ATMA Cybersecurity Complement

(5380-20-05)

Full Title: ATMA Incident Tabletop Exercise - Cybersecurity Complement

Principal Investigator: Dr. Jeremy Daily, Colorado State University

Status: Active

Description of Problem Statement

Autonomous systems require computational resources to actively make decisions on vehicle operations without human input. These systems rely on sensing technologies, physics, and decision engines. While operating heavy vehicles autonomously is a feat and shows immense promise, the current implementation and deployment of these autonomous systems have enjoyed a non-adversarial environment. However, to grow and scale the AMT program, the system will need to be robust in an adversarial environment. The cybersecurity of the system needs to be assessed and the threats and potential attack vectors need to be explored and any discovered vulnerabilities will need to be addressed.

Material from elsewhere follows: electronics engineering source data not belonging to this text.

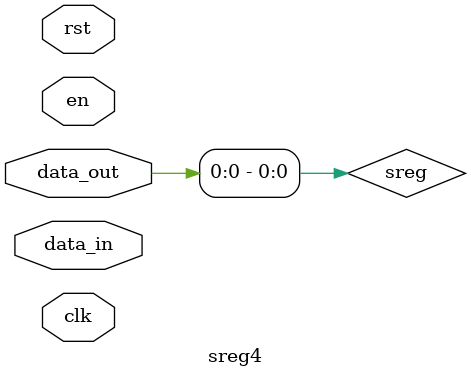
<source format=sv>
module sreg4(
    input logic       clk,
    input logic       rst,
    input logic       data_in,
    input logic       data_out,
    input logic       en
);

      logic [3:0]     sreg;

      always_ff @ (posedge clk)
          if ((rst) || (simcyc <2))
              sreg <= 4'b0;
          else if(en == 1) begin
              sreg <= {sreg[2:0], data_in};
          end
      assign data_out = sreg[3:0];
endmodule


</source>
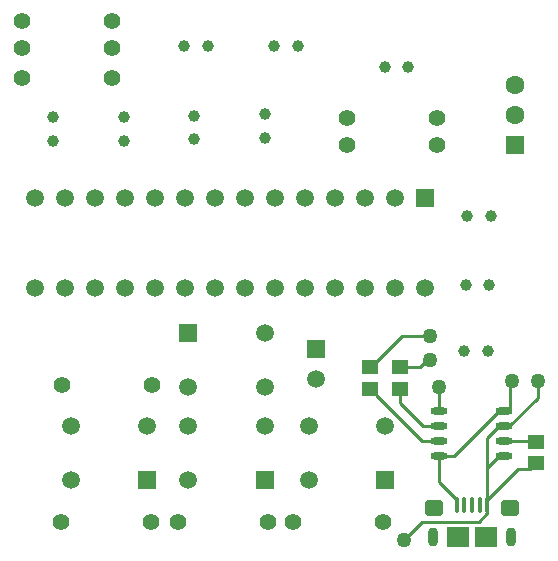
<source format=gtl>
G04*
G04 #@! TF.GenerationSoftware,Altium Limited,Altium Designer,20.1.11 (218)*
G04*
G04 Layer_Physical_Order=1*
G04 Layer_Color=255*
%FSLAX25Y25*%
%MOIN*%
G70*
G04*
G04 #@! TF.SameCoordinates,E6333289-3B3F-416E-ACC7-16277D215EEB*
G04*
G04*
G04 #@! TF.FilePolarity,Positive*
G04*
G01*
G75*
%ADD15R,0.05512X0.04724*%
%ADD16O,0.05709X0.02362*%
%ADD17R,0.07480X0.07087*%
G04:AMPARAMS|DCode=18|XSize=62.99mil|YSize=55.12mil|CornerRadius=13.78mil|HoleSize=0mil|Usage=FLASHONLY|Rotation=0.000|XOffset=0mil|YOffset=0mil|HoleType=Round|Shape=RoundedRectangle|*
%AMROUNDEDRECTD18*
21,1,0.06299,0.02756,0,0,0.0*
21,1,0.03543,0.05512,0,0,0.0*
1,1,0.02756,0.01772,-0.01378*
1,1,0.02756,-0.01772,-0.01378*
1,1,0.02756,-0.01772,0.01378*
1,1,0.02756,0.01772,0.01378*
%
%ADD18ROUNDEDRECTD18*%
%ADD19O,0.01575X0.05315*%
%ADD35C,0.01000*%
%ADD36C,0.03937*%
%ADD37C,0.05512*%
%ADD38R,0.06299X0.06299*%
%ADD39C,0.06299*%
%ADD40C,0.05906*%
%ADD41R,0.05906X0.05906*%
%ADD42C,0.05898*%
%ADD43R,0.05898X0.05898*%
%ADD44O,0.03543X0.06299*%
%ADD45C,0.05000*%
D15*
X464500Y217000D02*
D03*
Y224087D02*
D03*
X419000Y241957D02*
D03*
Y249043D02*
D03*
X409000Y241957D02*
D03*
Y249043D02*
D03*
D16*
X453925Y219500D02*
D03*
Y224500D02*
D03*
Y229500D02*
D03*
Y234500D02*
D03*
X432075Y219500D02*
D03*
Y224500D02*
D03*
Y229500D02*
D03*
Y234500D02*
D03*
D17*
X447874Y192500D02*
D03*
X438425D02*
D03*
D18*
X455748Y202146D02*
D03*
X430551D02*
D03*
D19*
X443150Y203031D02*
D03*
X440590D02*
D03*
X438031D02*
D03*
X448268D02*
D03*
X445709D02*
D03*
D35*
X453925Y229500D02*
X455598D01*
X465000Y238902D01*
Y244500D01*
X448268Y204902D02*
X458504Y215138D01*
X448158Y204792D02*
X448268Y204902D01*
Y215516D01*
X448158Y200376D02*
Y204792D01*
X462638Y215138D02*
X464500Y217000D01*
X458504Y215138D02*
X462638D01*
X464087Y224500D02*
X464500Y224087D01*
X453925Y224500D02*
X464087D01*
X452252Y229500D02*
X453925D01*
X448268Y225516D02*
X452252Y229500D01*
X448268Y215516D02*
Y225516D01*
X453925Y234500D02*
X455170D01*
X455799Y235129D01*
Y243799D01*
X456500Y244500D01*
X409000Y249043D02*
X409394D01*
X419850Y259500D01*
X429000D01*
X419000Y249043D02*
X425800D01*
X428257Y251500D01*
X429000D01*
X432000Y234575D02*
X432075Y234500D01*
X432000Y234575D02*
Y242500D01*
X426457Y224500D02*
X432075D01*
X409394Y241957D02*
X411256Y240094D01*
Y239701D02*
Y240094D01*
X409000Y241957D02*
X409394D01*
X411256Y239701D02*
X426457Y224500D01*
X419000Y237209D02*
X426709Y229500D01*
X432075D01*
X419000Y237209D02*
Y241957D01*
X432075Y219500D02*
X437252D01*
X452252Y234500D01*
X453925D01*
X448268Y215516D02*
X452252Y219500D01*
X453925D01*
X438031Y203031D02*
Y204902D01*
X432075Y210858D02*
X438031Y204902D01*
X432075Y210858D02*
Y219500D01*
X426543Y197543D02*
X445325D01*
X448158Y200376D01*
X420500Y191500D02*
X426543Y197543D01*
D36*
X421874Y349000D02*
D03*
X414000D02*
D03*
X347126Y356000D02*
D03*
X355000D02*
D03*
X377126D02*
D03*
X385000D02*
D03*
X449500Y299500D02*
D03*
X441626D02*
D03*
X303500Y324500D02*
D03*
Y332374D02*
D03*
X374000Y325500D02*
D03*
Y333374D02*
D03*
X350500Y332874D02*
D03*
Y325000D02*
D03*
X327000Y332374D02*
D03*
Y324500D02*
D03*
X441000Y276500D02*
D03*
X448874D02*
D03*
X440500Y254500D02*
D03*
X448374D02*
D03*
D37*
X323000Y364500D02*
D03*
X293000D02*
D03*
X323000Y355500D02*
D03*
X293000D02*
D03*
X401500Y332000D02*
D03*
X431500D02*
D03*
X401500Y323000D02*
D03*
X431500D02*
D03*
X336000Y197500D02*
D03*
X306000D02*
D03*
X375000D02*
D03*
X345000D02*
D03*
X336500Y243000D02*
D03*
X306500D02*
D03*
X413500Y197500D02*
D03*
X383500D02*
D03*
X323000Y345500D02*
D03*
X293000D02*
D03*
D38*
X457500Y323000D02*
D03*
D39*
Y333000D02*
D03*
Y343000D02*
D03*
D40*
X297597Y275500D02*
D03*
X307597D02*
D03*
X317597D02*
D03*
X327597D02*
D03*
X337597D02*
D03*
X347597D02*
D03*
X357597D02*
D03*
X367597D02*
D03*
X377597D02*
D03*
X387597D02*
D03*
X397597D02*
D03*
X407597D02*
D03*
X417597D02*
D03*
X427597D02*
D03*
X297597Y305500D02*
D03*
X307597D02*
D03*
X317597D02*
D03*
X327597D02*
D03*
X337597D02*
D03*
X347597D02*
D03*
X357597D02*
D03*
X367597D02*
D03*
X377597D02*
D03*
X387597D02*
D03*
X397597D02*
D03*
X407597D02*
D03*
X417597D02*
D03*
X391000Y245000D02*
D03*
D41*
X427597Y305500D02*
D03*
X391000Y255000D02*
D03*
D42*
X348630Y242642D02*
D03*
X374220D02*
D03*
Y260358D02*
D03*
X348630Y211642D02*
D03*
Y229358D02*
D03*
X374220D02*
D03*
X388705Y211642D02*
D03*
Y229358D02*
D03*
X414295D02*
D03*
X309335Y211642D02*
D03*
Y229358D02*
D03*
X334925D02*
D03*
D43*
X348630Y260358D02*
D03*
X374220Y211642D02*
D03*
X414295D02*
D03*
X334925D02*
D03*
D44*
X456142Y192500D02*
D03*
X430158D02*
D03*
D45*
X465000Y244500D02*
D03*
X456500D02*
D03*
X429000Y259500D02*
D03*
Y251500D02*
D03*
X432000Y242500D02*
D03*
X420500Y191500D02*
D03*
M02*

</source>
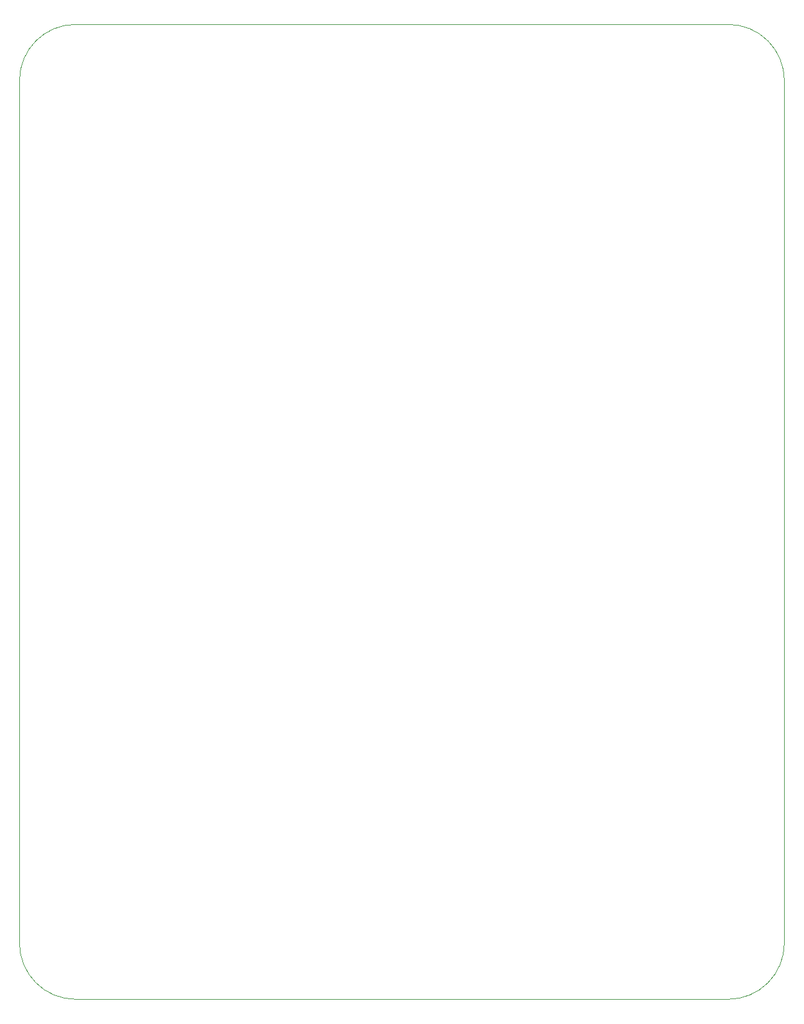
<source format=gbr>
%TF.GenerationSoftware,KiCad,Pcbnew,(6.0.4-0)*%
%TF.CreationDate,2022-04-10T17:45:34-05:00*%
%TF.ProjectId,Ampeater,416d7065-6174-4657-922e-6b696361645f,rev?*%
%TF.SameCoordinates,Original*%
%TF.FileFunction,Profile,NP*%
%FSLAX46Y46*%
G04 Gerber Fmt 4.6, Leading zero omitted, Abs format (unit mm)*
G04 Created by KiCad (PCBNEW (6.0.4-0)) date 2022-04-10 17:45:34*
%MOMM*%
%LPD*%
G01*
G04 APERTURE LIST*
%TA.AperFunction,Profile*%
%ADD10C,0.100000*%
%TD*%
G04 APERTURE END LIST*
D10*
X73152000Y-147320000D02*
G75*
G03*
X80772000Y-154940000I7619999J-1D01*
G01*
X169672000Y-154940000D02*
G75*
G03*
X177292000Y-147320000I1J7619999D01*
G01*
X177292000Y-29972000D02*
G75*
G03*
X169672000Y-22352000I-7619999J1D01*
G01*
X80772000Y-22352000D02*
G75*
G03*
X73152000Y-29972000I0J-7620000D01*
G01*
X73152000Y-29972000D02*
X73152000Y-147320000D01*
X177292000Y-147320000D02*
X177292000Y-29972000D01*
X80772000Y-154940000D02*
X169672000Y-154940000D01*
X169672000Y-22352000D02*
X80772000Y-22352000D01*
M02*

</source>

A potential effect of a cybersecurity attack on the AMT barrier would lead to a traffic crash. Interestingly, the AMT barrier is designed to dissipate the energy of a vehicle that potentially strikes it. In fact, this scenario may be an inevitability, in which the barrier technology should mitigate the potential tragic abrupt dissipation of energy. However, when crashes happen, the sequence of determining crash causation starts with a traffic crash reconstruction. This process gathers physical and digital evidence associated with the crash and reconstructs the events that lead to the crash. This process is not well understood with AMT since the technology is new and an actual traffic crash has not happened yet.


The connection between cybersecurity and crash reconstruction is two-fold: 1) much of the evidence needed to accurately reconstruct the traffic crash is digital in nature and needs to be preserved in a secure manner, and 2) a potential of a cybersecurity breach could lead to a crash. Therefore, it is critically important to undergo a study where a forensic investigation is conducted (i.e. an exercise in data gathering from a simulated crash event).


It is important to understand how to investigate a crash when it happens. What do crash investigators do when they first arrive on scene and gather data? The data they need are both physical, (i.e. photographs and measurements), and electronic from event data recorders, video feeds, and operating logs. How does law enforcement request the appropriate data and how accurate is it?